EU-Türkei-Gipfel Merkels Weg ist besser als ein Europa der Schlagbäume

Meinung | Berlin · Angela Merkel hält Kurs und bleibt Herrin im eigenen Haus. Die Kanzlerin setzt unbeirrt auf eine gesamteuropäische Lösung der Flüchtlingskrise mit der Türkei, da kann die CSU zu Hause noch so dagegen zetern. Das war das Signal ihrer Regierungserklärung am Mittwoch.

Kein anderer Weg als der über einen europäisch-türkischen Pakt böte Europa noch die Chance, zum Schengen-Raum mit seinen offenen Grenzen zurückzukehren. Merkels Kritiker können immer nur die Schwächen und Nachteile des zugegeben wackeligen Konzepts anprangern. Eigene Lösungswege außer Abschottung haben sie nicht.

Eine Politik der geschlossenen deutschen Grenzen hätte eine weitere, entscheidende Schwäche: Sie löst das Flüchtlingsproblem für Europa nicht dauerhaft, nicht "nachhaltig", um Merkels Lieblingswort dieser Tage zu bemühen. Die Kanzlerin entlarvt nationale Lösungen wie die Österreichs zu Recht als Scheinlösungen. Die Migranten kommen in Scharen weiter nach Europa. Sie werden sich ihre Routen in Richtung Norden suchen, auch wenn nun die Balkanroute für sie geschlossen ist. Die, die schon in Griechenland sind, werden früher oder später auf die EU-Länder verteilt werden müssen.

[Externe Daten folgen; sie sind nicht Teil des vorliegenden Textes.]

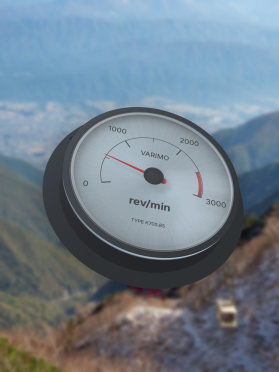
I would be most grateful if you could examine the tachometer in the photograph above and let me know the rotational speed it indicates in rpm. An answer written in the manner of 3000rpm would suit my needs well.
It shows 500rpm
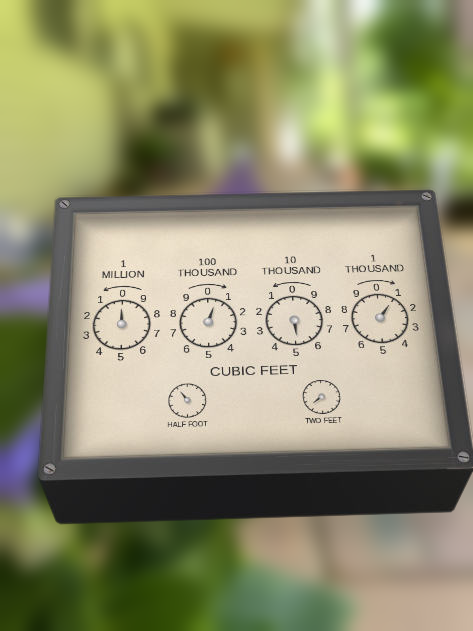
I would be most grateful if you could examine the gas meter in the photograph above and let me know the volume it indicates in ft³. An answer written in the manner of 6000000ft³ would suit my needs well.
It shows 5100ft³
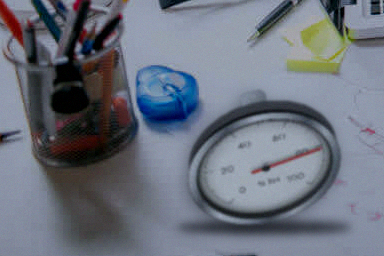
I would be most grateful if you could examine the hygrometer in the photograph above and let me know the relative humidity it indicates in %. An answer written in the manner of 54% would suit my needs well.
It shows 80%
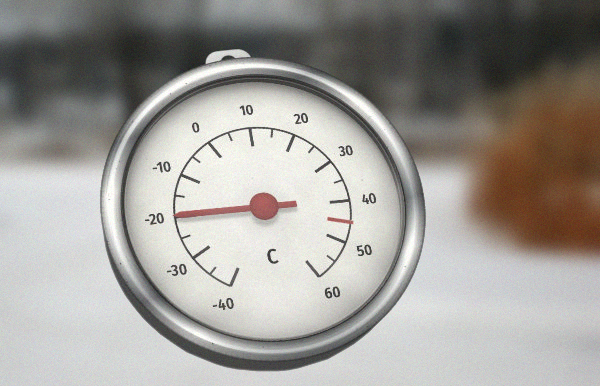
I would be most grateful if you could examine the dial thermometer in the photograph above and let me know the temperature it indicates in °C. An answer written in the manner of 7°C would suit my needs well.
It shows -20°C
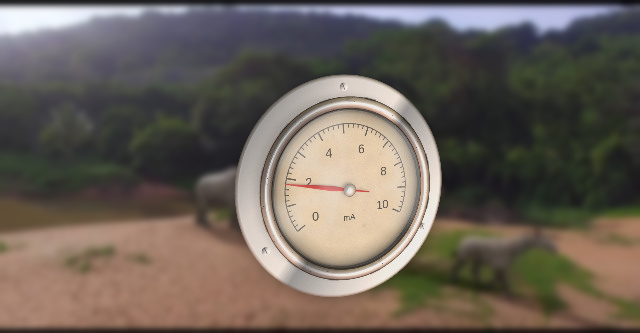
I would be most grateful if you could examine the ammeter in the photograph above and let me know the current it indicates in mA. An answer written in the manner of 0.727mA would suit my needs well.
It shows 1.8mA
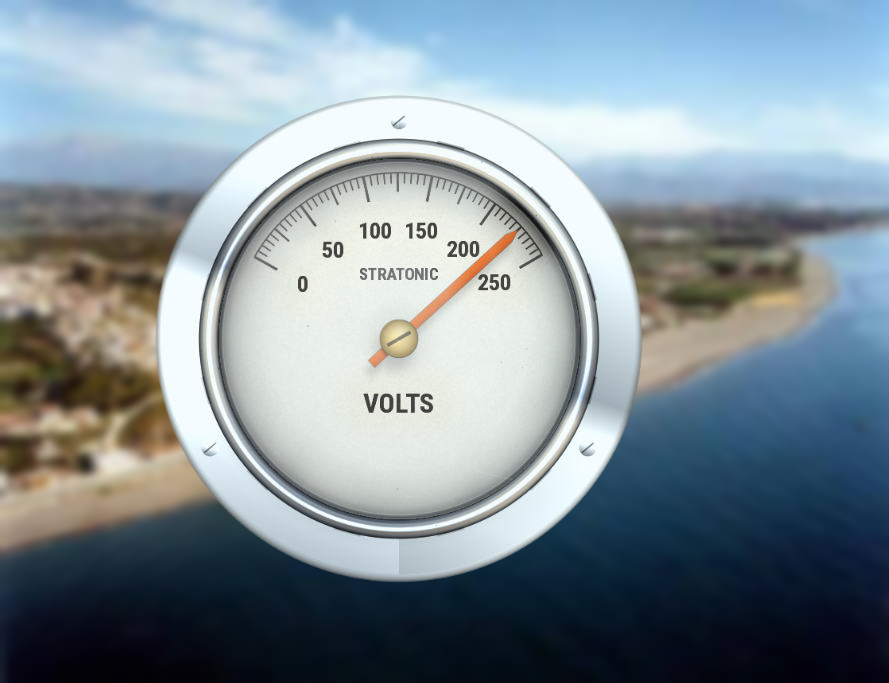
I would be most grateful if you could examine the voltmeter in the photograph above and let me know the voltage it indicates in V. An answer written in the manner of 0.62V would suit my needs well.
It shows 225V
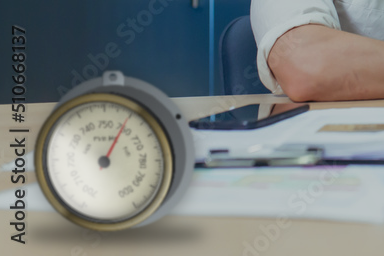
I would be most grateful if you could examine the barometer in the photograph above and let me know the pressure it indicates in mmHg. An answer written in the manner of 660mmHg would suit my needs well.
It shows 760mmHg
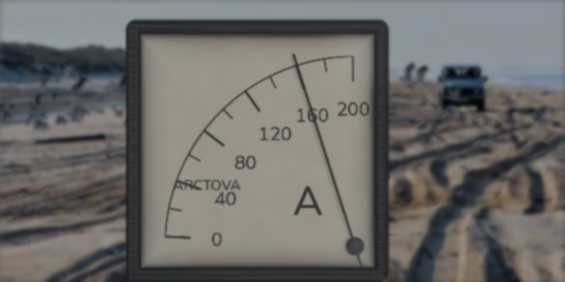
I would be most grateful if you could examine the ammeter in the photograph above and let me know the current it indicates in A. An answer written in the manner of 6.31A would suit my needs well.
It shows 160A
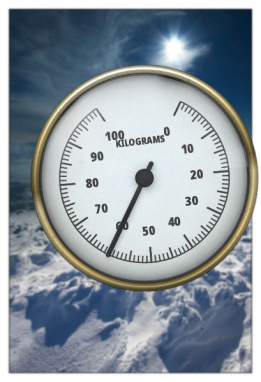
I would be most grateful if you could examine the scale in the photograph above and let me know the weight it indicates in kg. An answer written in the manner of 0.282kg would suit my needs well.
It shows 60kg
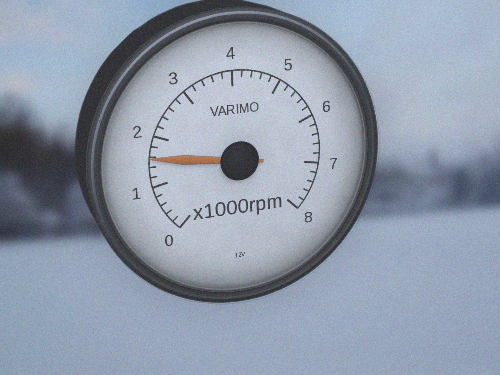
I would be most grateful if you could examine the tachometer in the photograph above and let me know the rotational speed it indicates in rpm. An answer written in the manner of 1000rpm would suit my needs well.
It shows 1600rpm
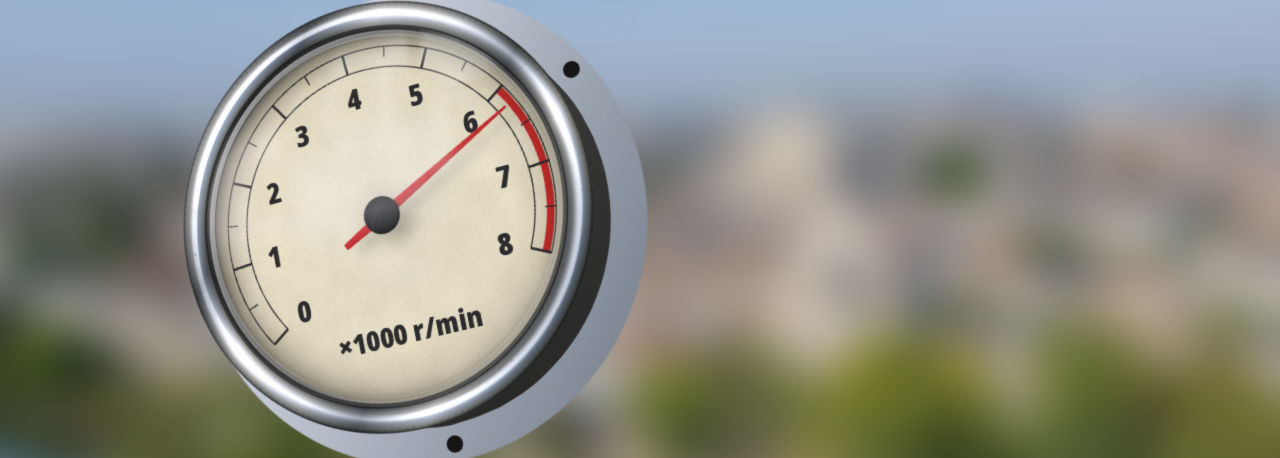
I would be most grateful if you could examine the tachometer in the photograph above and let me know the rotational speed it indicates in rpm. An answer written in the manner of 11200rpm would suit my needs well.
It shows 6250rpm
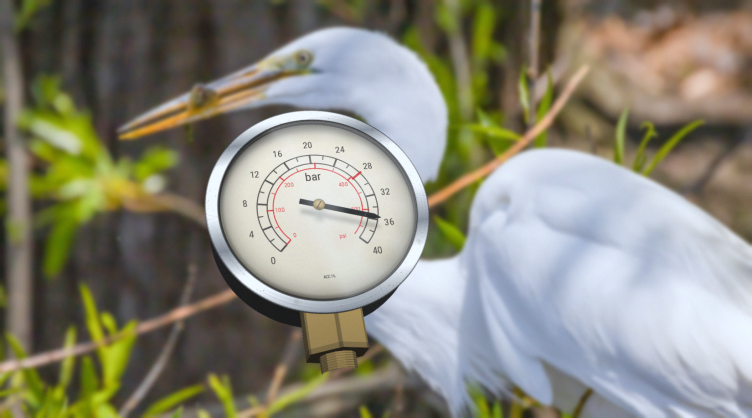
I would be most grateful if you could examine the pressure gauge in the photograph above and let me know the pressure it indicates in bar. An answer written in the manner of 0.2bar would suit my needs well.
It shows 36bar
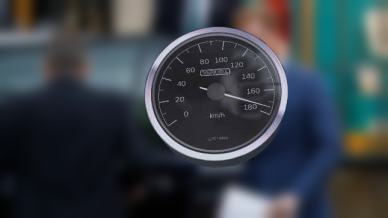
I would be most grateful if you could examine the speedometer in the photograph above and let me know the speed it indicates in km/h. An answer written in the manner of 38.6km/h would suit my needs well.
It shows 175km/h
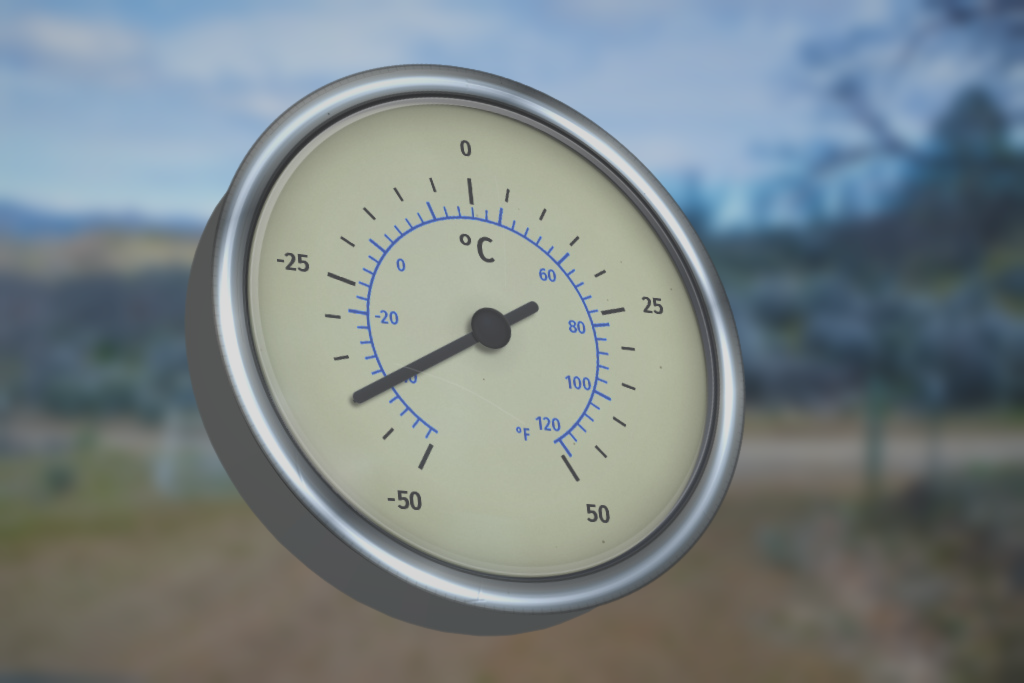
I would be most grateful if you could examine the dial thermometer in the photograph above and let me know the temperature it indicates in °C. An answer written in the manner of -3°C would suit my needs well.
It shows -40°C
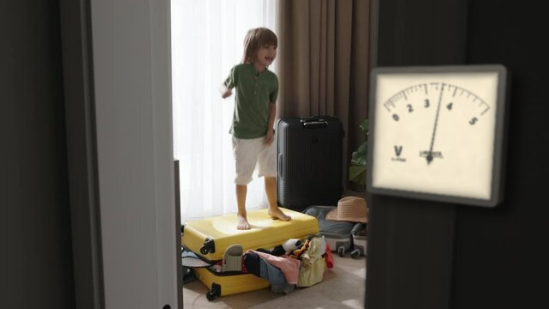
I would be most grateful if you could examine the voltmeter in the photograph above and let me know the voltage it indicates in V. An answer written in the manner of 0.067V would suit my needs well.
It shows 3.6V
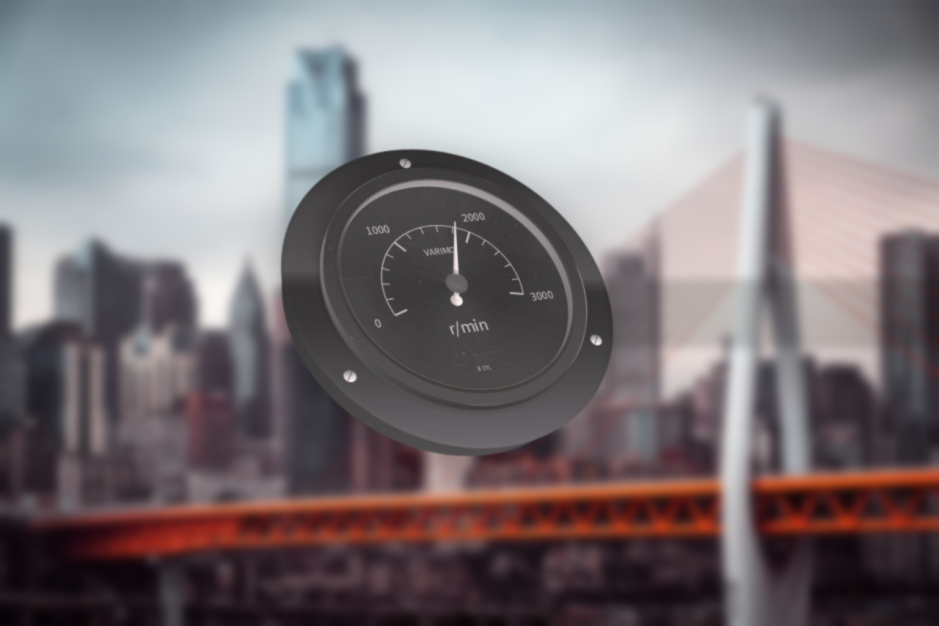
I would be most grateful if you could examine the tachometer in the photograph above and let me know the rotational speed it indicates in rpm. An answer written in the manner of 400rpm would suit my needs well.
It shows 1800rpm
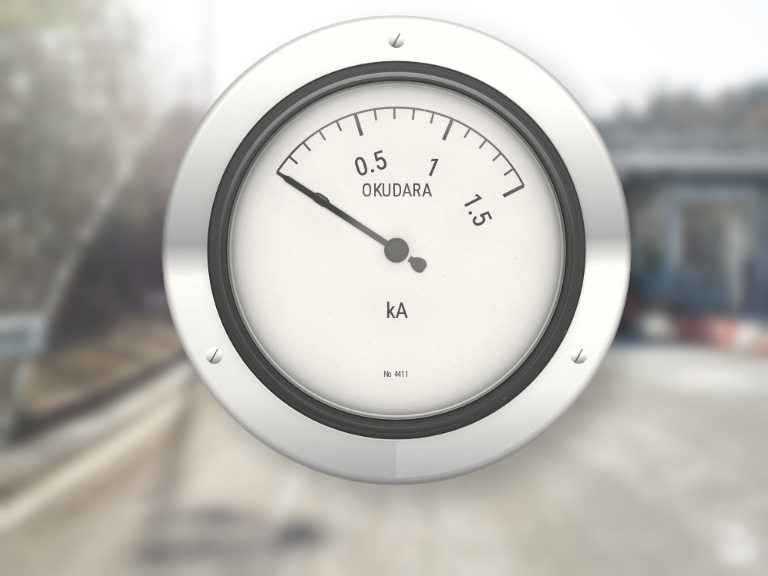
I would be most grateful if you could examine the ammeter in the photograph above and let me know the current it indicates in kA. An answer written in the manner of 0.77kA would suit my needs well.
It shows 0kA
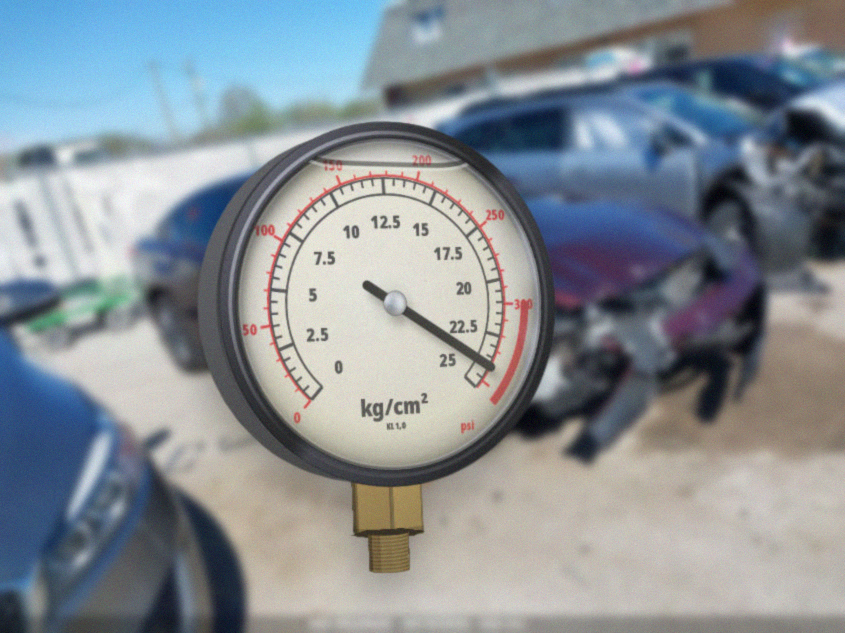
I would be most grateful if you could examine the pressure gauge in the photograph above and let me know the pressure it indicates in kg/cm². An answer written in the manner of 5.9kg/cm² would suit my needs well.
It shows 24kg/cm²
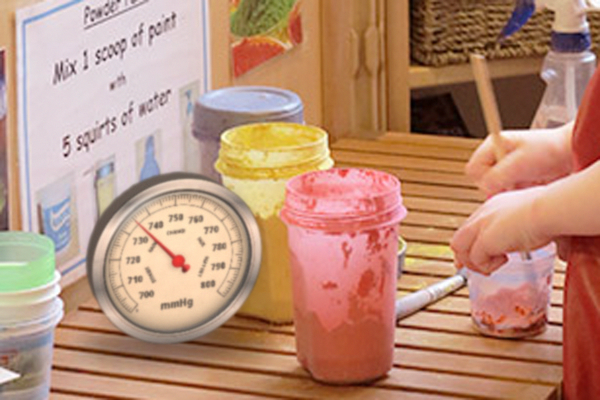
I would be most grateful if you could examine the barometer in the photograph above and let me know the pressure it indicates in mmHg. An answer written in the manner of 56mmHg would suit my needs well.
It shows 735mmHg
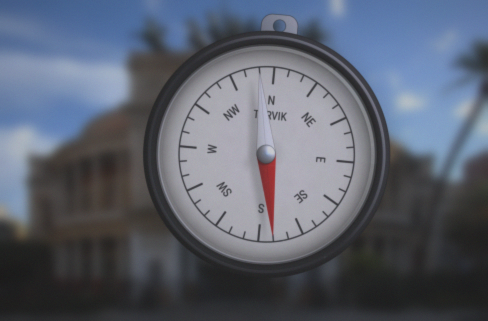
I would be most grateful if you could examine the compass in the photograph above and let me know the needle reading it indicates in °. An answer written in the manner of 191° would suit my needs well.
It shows 170°
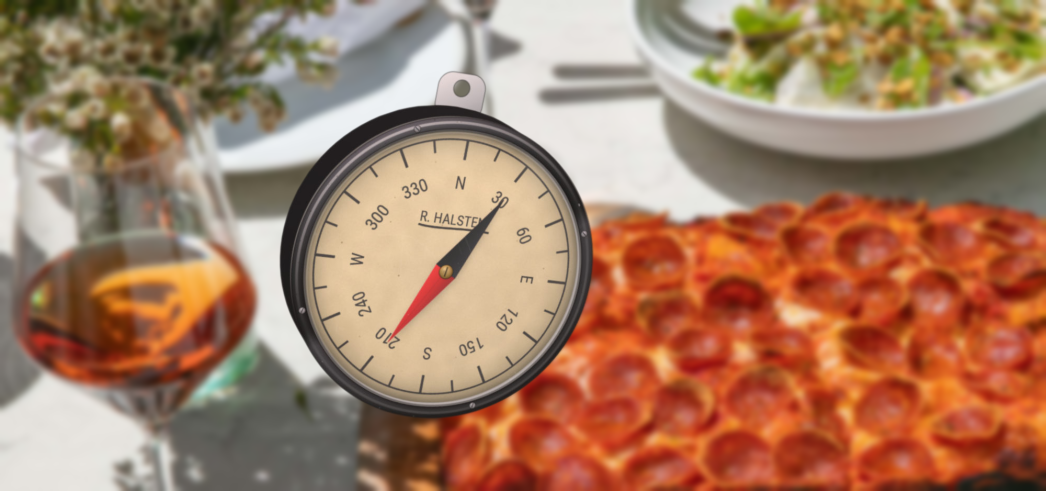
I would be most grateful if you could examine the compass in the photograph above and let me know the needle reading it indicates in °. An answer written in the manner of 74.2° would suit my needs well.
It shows 210°
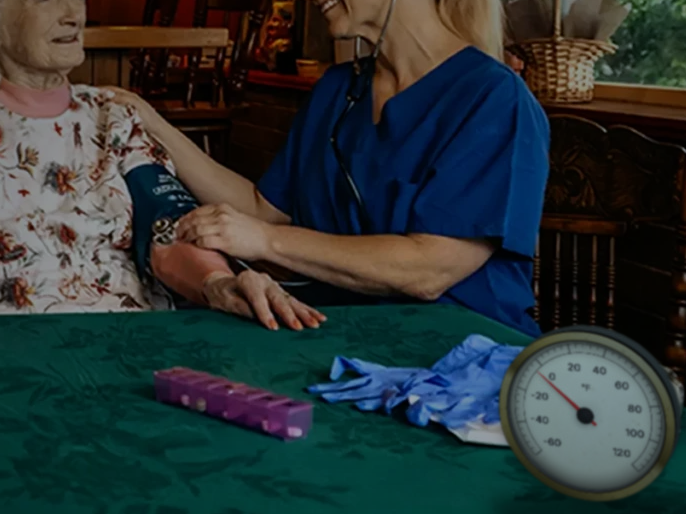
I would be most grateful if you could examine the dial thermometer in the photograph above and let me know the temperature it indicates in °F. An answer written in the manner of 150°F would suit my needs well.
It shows -4°F
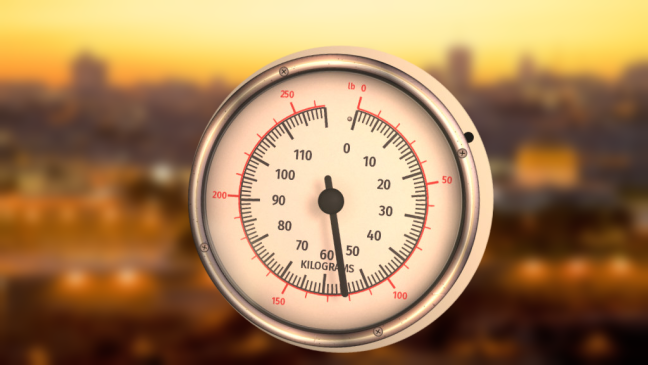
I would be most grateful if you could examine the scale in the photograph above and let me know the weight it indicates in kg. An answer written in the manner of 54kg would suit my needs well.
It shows 55kg
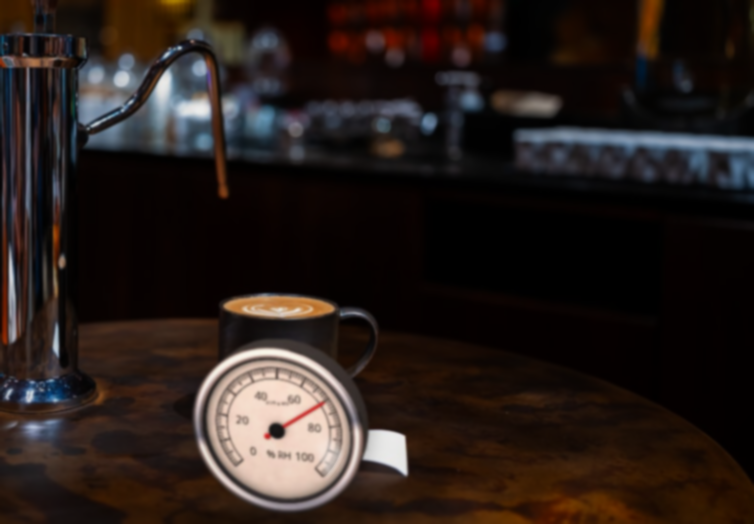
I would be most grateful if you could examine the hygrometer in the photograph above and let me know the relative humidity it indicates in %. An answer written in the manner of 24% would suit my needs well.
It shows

Widerwillen in Bezug auf Beitrittsverhandlungen

Natürlich stehen hinter der angestrebten europäisch-türkischen Lösung erhebliche Fragezeichen. Die Zugeständnisse, die die EU der Türkei im Gegenzug machen muss, sind fragwürdig. Vor allem die Visafreiheit für Türken löst in Europa erhebliche Ängste, Sorgen und Widerstand aus. Allerdings war sie bereits im November 2015 von allen 28 EU-Regierungen akzeptiert worden, unter der Voraussetzung, dass die Türkei zuvor mehr als 70 Vorbedingungen erfüllt. Ob die Türkei diese tatsächlich in den kommenden Wochen bereits erfüllen kann, ist zu bezweifeln. Kann sie es nicht, kommt die Visafreiheit eben später. Aber sie wird wohl kommen.

Auch die EU-Beitrittsverhandlungen mit der Türkei stoßen auf Widerwillen. Allerdings geht es hier noch nicht darum, dass die Türkei der EU wirklich beitritt. Die Verhandlungen werden ergebnisoffen geführt. Die EU kann einem Beitritt trotz dieser Verhandlungen widersprechen.

Ein wackeliger Plan

Besonders fraglich ist auch die Umsetzung des Kerns dieses Vertrages: Die Türkei ist grundsätzlich bereit, jeden Flüchtling, der ab einem Stichtag in Europa ankommt, wieder zurückzunehmen. Dies könnte der Genfer Flüchtlingskonvention widersprechen. Zudem müsste es praktisch umgesetzt werden, der Flüchtling also tatsächlich umgehend zurückgeschickt werden. Im Gegenzug würde die EU der Türkei für jeden Flüchtling einen anderen abgeben, der bereits registriert wurde und eine Bleibeperspektive in der EU hat, weil er die Asyl-Voraussetzungen erfüllt. Gewonnen wäre dabei ein Prozess, der die Migration nach Europa ordnet und steuert.

Ob auf diese Weise die Zahl der Europa kommenden Flüchtlinge tatsächlich reduziert wird, hängt entscheidend davon ab, ob es beiden Seiten gelingt, kriminellen Schleppern wirklich das Handwerk zu legen.

Es ist ein wackeliger, ein fragwürdiger, ein schwieriger Plan, auf den Merkel da baut. Doch er ist gerade für die Wirtschaftsnation Deutschland im Herzen Europas immer noch besser als Abschottung und ein Europa der Schlagbäume.